Stream Improvements Aid Fish Habitat
Placed just right, a boulder can redirect flow away from an eroding bank and create features like pools, riffles and scours that improve habitat for threatened aquatic species. The Salmo Watershed Streamkeepers Society is planning improvements like this over three years to enhance a critical ecosystem in the Salmo River, just north of the town of Salmo. Other activities will include restoring approximately 245 metres of a former side channel, protecting old-growth cedar trees and encouraging the growth of native plants like cottonwood.
“Human activities have left a simplified ecosystem, while bank erosion threatens key habitat features, degrades water quality and widens the channel, which raises water temperature,” said Gerry Nellestijn, Coordinator with the Salmo Watershed Streamkeepers Society. “We look forward to proceeding with this project to address both erosion and simplified habitat.

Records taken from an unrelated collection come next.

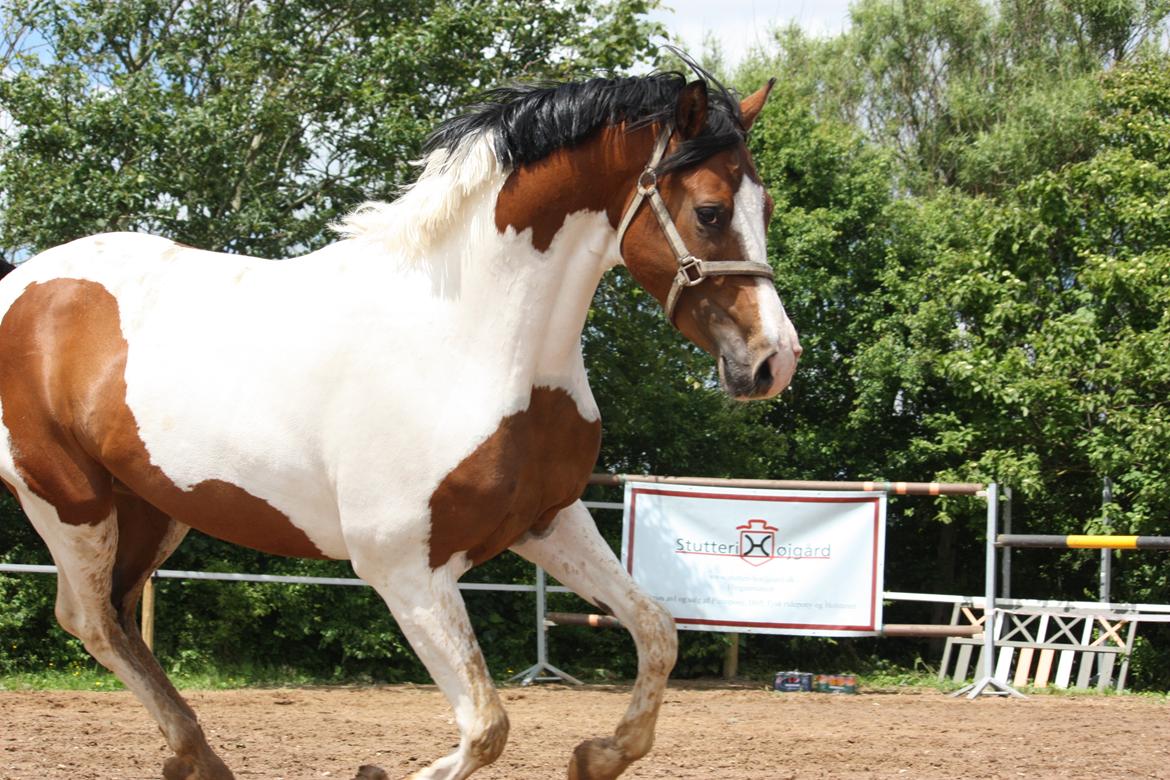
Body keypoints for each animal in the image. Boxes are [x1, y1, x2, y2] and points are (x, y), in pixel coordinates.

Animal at [0, 68, 800, 780]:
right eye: (709, 211)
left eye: (763, 208)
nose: (774, 360)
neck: (467, 335)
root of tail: (21, 284)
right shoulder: (405, 569)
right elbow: (486, 726)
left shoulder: (549, 520)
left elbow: (657, 631)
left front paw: (596, 756)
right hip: (68, 501)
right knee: (90, 618)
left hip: (151, 506)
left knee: (117, 616)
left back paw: (196, 757)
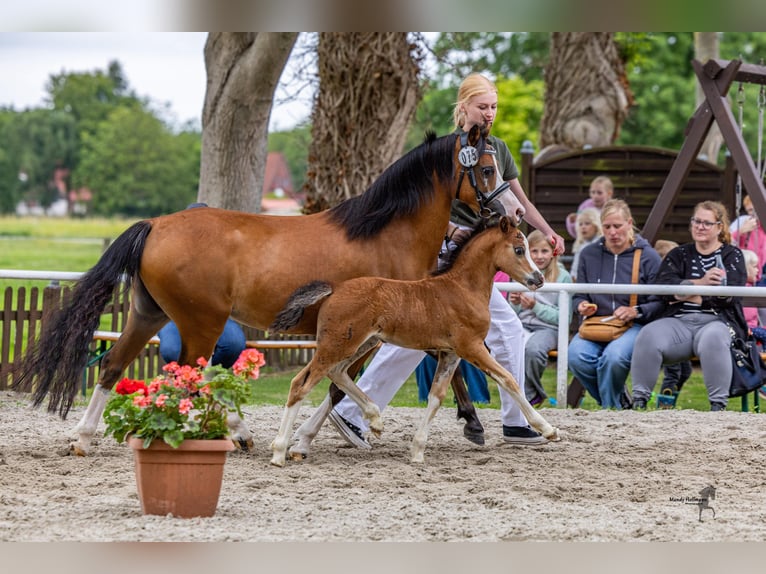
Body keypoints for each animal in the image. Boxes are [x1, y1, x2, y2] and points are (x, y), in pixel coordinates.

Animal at [12, 124, 524, 456]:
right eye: (488, 170)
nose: (513, 215)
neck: (384, 232)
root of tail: (155, 224)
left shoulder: (391, 329)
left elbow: (345, 380)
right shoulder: (371, 330)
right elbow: (338, 383)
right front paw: (313, 438)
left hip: (148, 313)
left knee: (114, 365)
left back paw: (84, 438)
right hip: (201, 322)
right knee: (192, 375)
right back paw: (229, 433)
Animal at [268, 215, 561, 466]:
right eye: (519, 249)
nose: (538, 279)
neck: (462, 289)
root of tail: (334, 289)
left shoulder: (450, 353)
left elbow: (436, 396)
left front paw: (418, 451)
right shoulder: (472, 347)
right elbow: (508, 379)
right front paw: (548, 430)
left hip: (359, 343)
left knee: (337, 373)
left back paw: (374, 420)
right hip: (337, 345)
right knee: (301, 383)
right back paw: (280, 452)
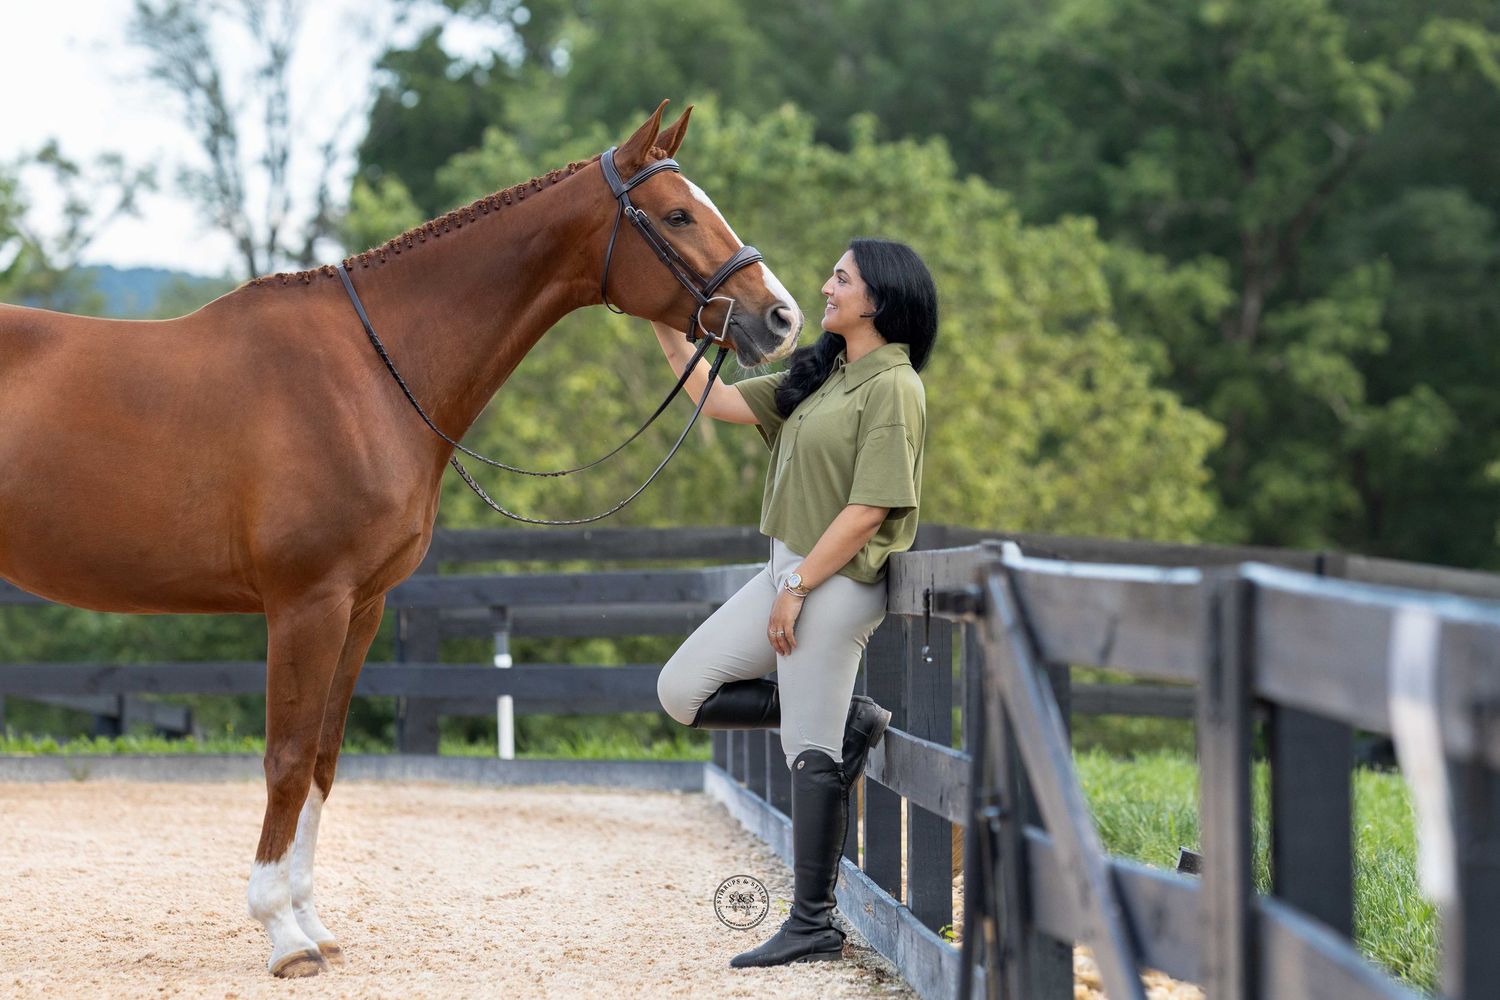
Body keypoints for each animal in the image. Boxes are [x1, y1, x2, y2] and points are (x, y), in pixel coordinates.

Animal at [0, 102, 802, 977]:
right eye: (678, 214)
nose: (781, 317)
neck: (369, 372)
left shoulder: (362, 607)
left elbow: (321, 761)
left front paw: (311, 922)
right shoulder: (307, 604)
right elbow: (286, 759)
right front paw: (282, 935)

This will help us obtain our long-term vision of restoring the Salmo River watershed and increasing aquatic biodiversity.”

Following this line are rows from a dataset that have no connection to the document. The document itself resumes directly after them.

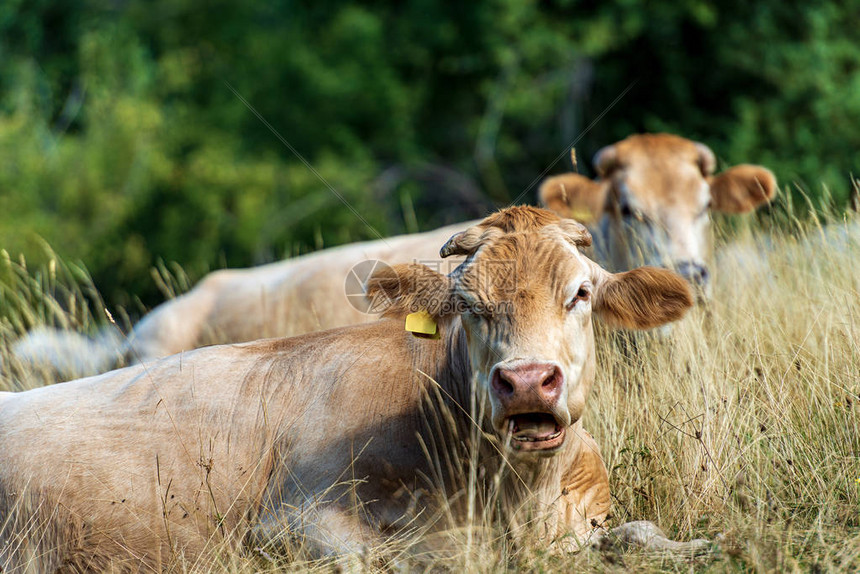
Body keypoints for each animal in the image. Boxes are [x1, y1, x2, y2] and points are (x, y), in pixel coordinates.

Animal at [0, 208, 704, 572]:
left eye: (581, 293)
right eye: (467, 305)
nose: (527, 379)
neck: (518, 499)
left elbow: (637, 532)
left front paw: (691, 545)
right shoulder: (290, 521)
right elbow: (401, 557)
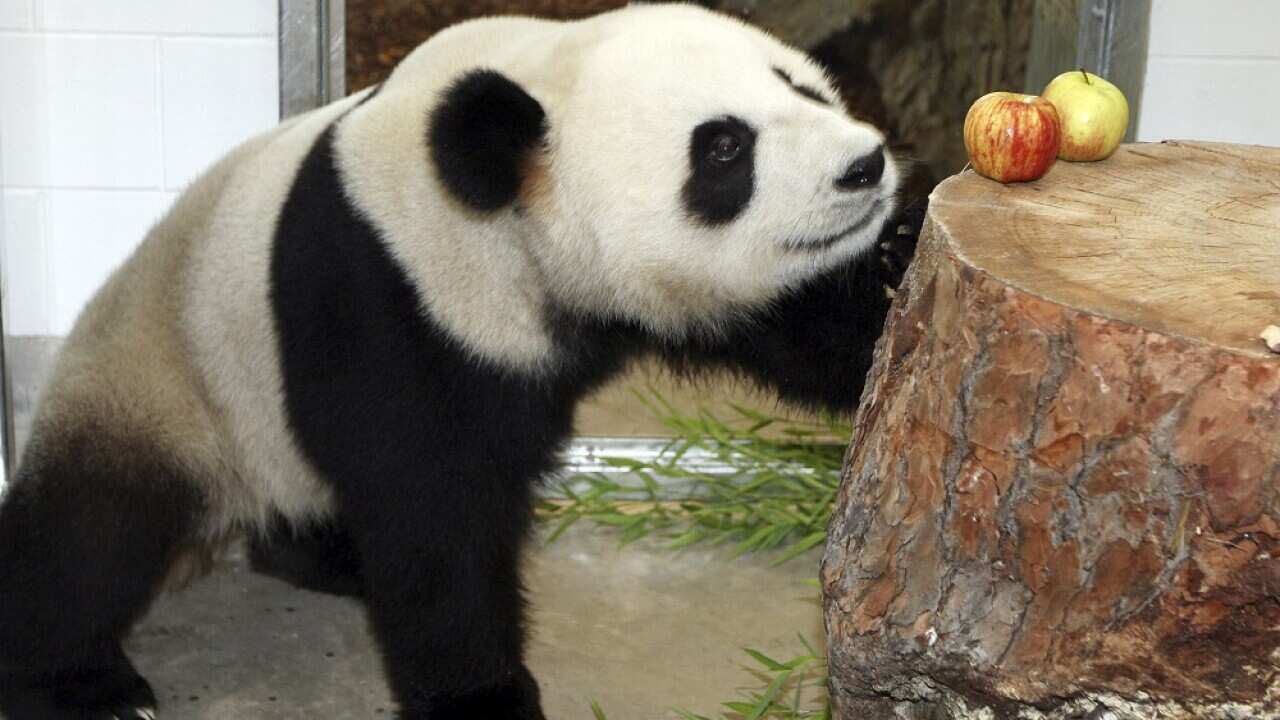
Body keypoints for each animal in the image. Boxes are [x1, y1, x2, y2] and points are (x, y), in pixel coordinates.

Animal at [0, 4, 911, 719]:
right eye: (723, 148)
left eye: (800, 86)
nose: (864, 165)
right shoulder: (385, 288)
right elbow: (429, 504)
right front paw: (484, 699)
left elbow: (819, 335)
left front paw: (900, 257)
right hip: (165, 379)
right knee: (91, 535)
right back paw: (84, 683)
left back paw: (325, 556)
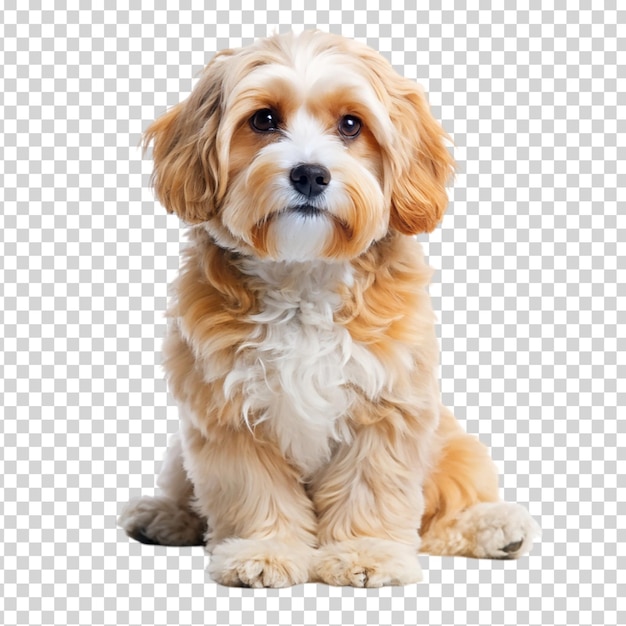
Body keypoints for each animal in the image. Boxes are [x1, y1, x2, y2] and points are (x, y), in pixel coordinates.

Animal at [119, 29, 540, 584]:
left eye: (351, 124)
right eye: (263, 120)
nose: (310, 174)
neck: (303, 275)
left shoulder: (386, 409)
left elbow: (372, 487)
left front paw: (365, 553)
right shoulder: (226, 415)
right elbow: (255, 492)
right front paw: (264, 551)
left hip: (454, 446)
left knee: (442, 512)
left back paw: (493, 527)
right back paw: (163, 516)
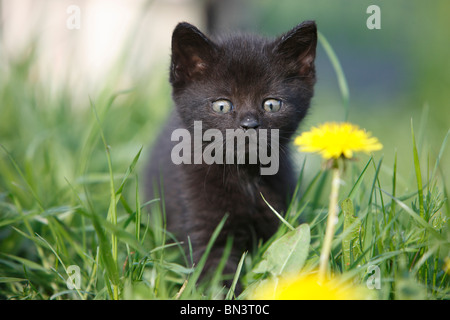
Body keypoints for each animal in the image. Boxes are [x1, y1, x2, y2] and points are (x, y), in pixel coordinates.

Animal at [144, 21, 316, 286]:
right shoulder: (203, 227)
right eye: (222, 105)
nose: (249, 124)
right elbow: (215, 273)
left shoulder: (278, 218)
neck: (244, 174)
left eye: (271, 104)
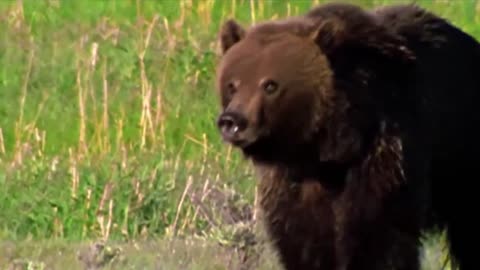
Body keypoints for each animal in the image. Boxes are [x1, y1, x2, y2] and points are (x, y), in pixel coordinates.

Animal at [215, 2, 480, 270]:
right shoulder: (290, 182)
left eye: (270, 84)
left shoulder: (384, 151)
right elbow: (303, 240)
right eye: (232, 85)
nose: (232, 122)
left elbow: (378, 236)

Pollination Pathways to Support Critical Ecosystems
Many native bees and all moths and butterflies need native plants to complete their life cycles. Most plants need native pollinators to produce seed and fruit. The Pollination Pathway Climate Adaptation Initiative will enhance plant-pollinator networks in the Lower Columbia sub-region by working toward restoration of the pollination systems within these diverse native plant communities. The five-year project will increase abundance and connectivity of important native wildflowers through seed collection, growing and plantings, and enhance habitat for native insect pollinators through the preservation of nest sites and the provision of host plants for specialist bees, butterflies and moths. This project will enhance over 250 hectares of riparian camas meadow ecosystems and over 400 hectares of upland showy milkweed meadow ecosystems at seven sites.

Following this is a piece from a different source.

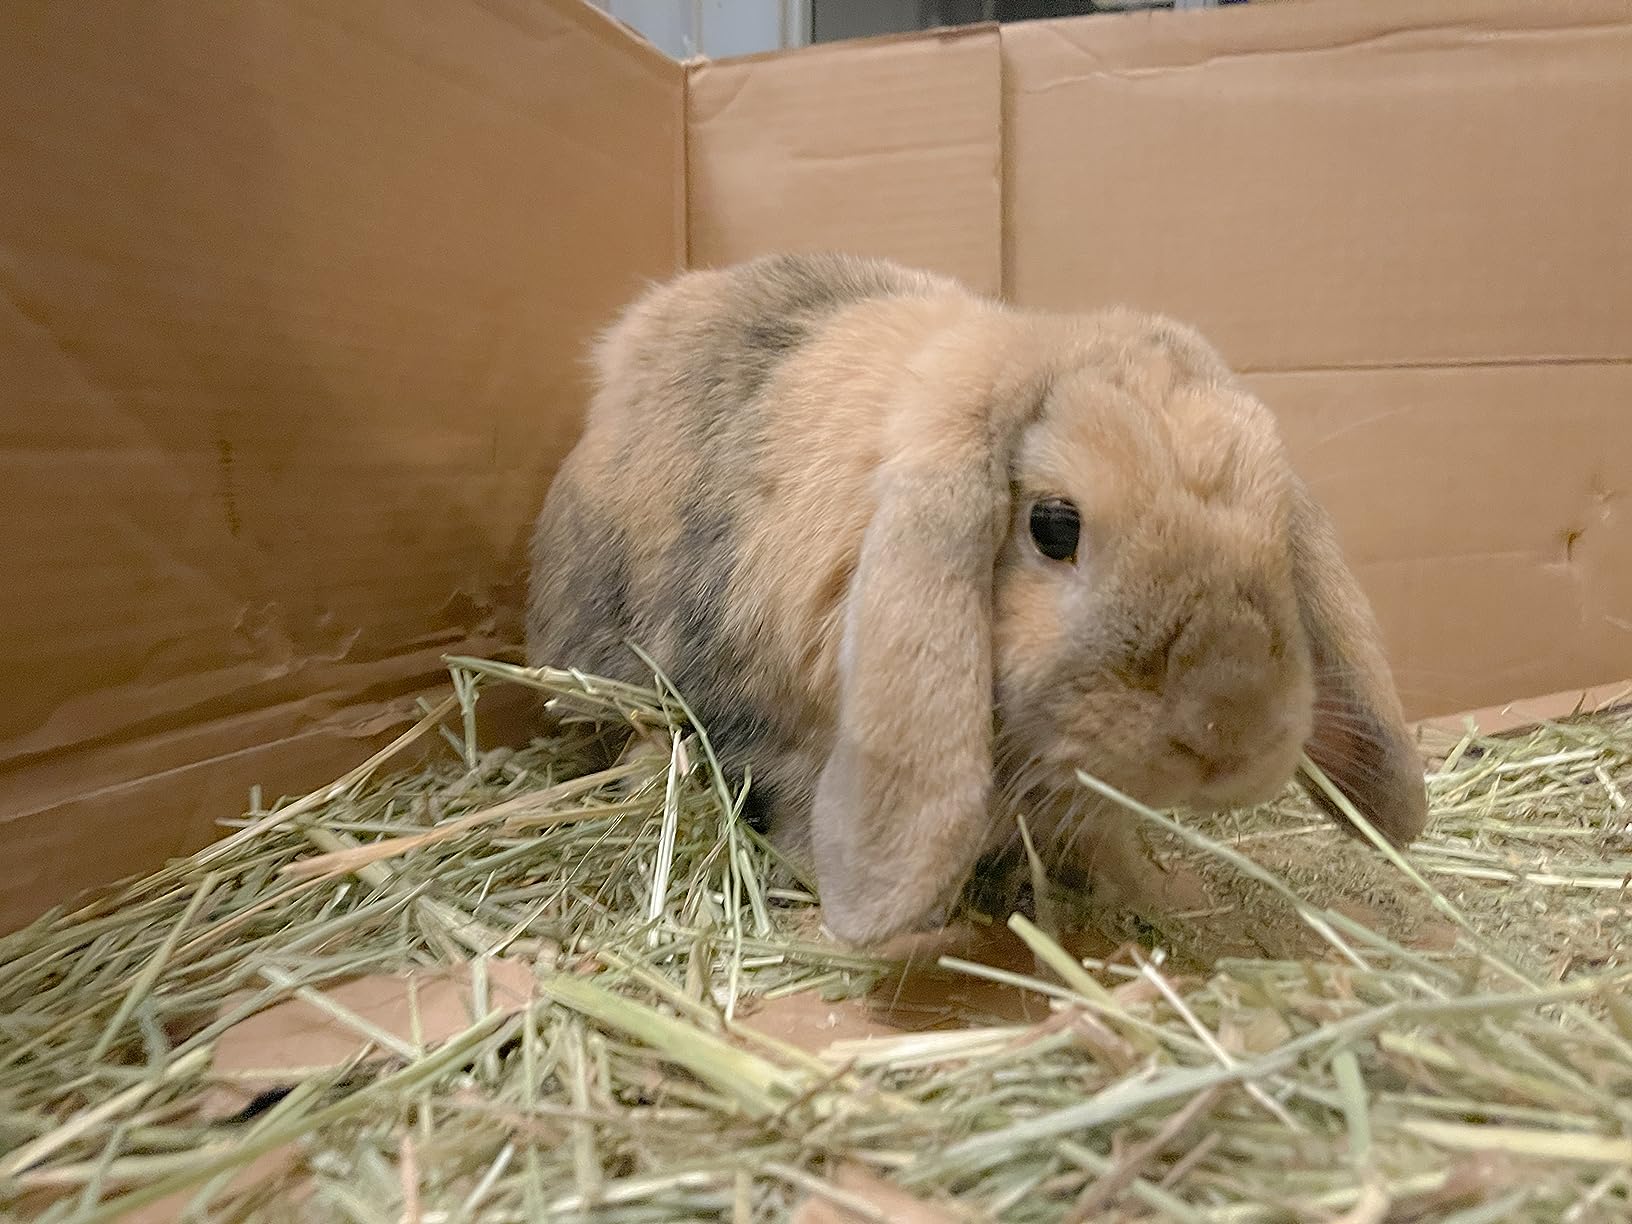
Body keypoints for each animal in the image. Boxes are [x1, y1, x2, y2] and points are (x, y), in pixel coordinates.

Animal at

“The pollination of flowering plants by animals is a critical ecosystem service. The decline of pollinators has many causes, including the decline of our natural areas and thriving native plant populations,” said Valerie Huff, Restoration Botanist with the Kootenay Native Plant Society. “Camas and milkweed are anchor plants for pollinators in the region’s ecosystem, but there are many other plants included in the Pollination Pathway initiative that will support many species of endangered and at-risk pollinators.”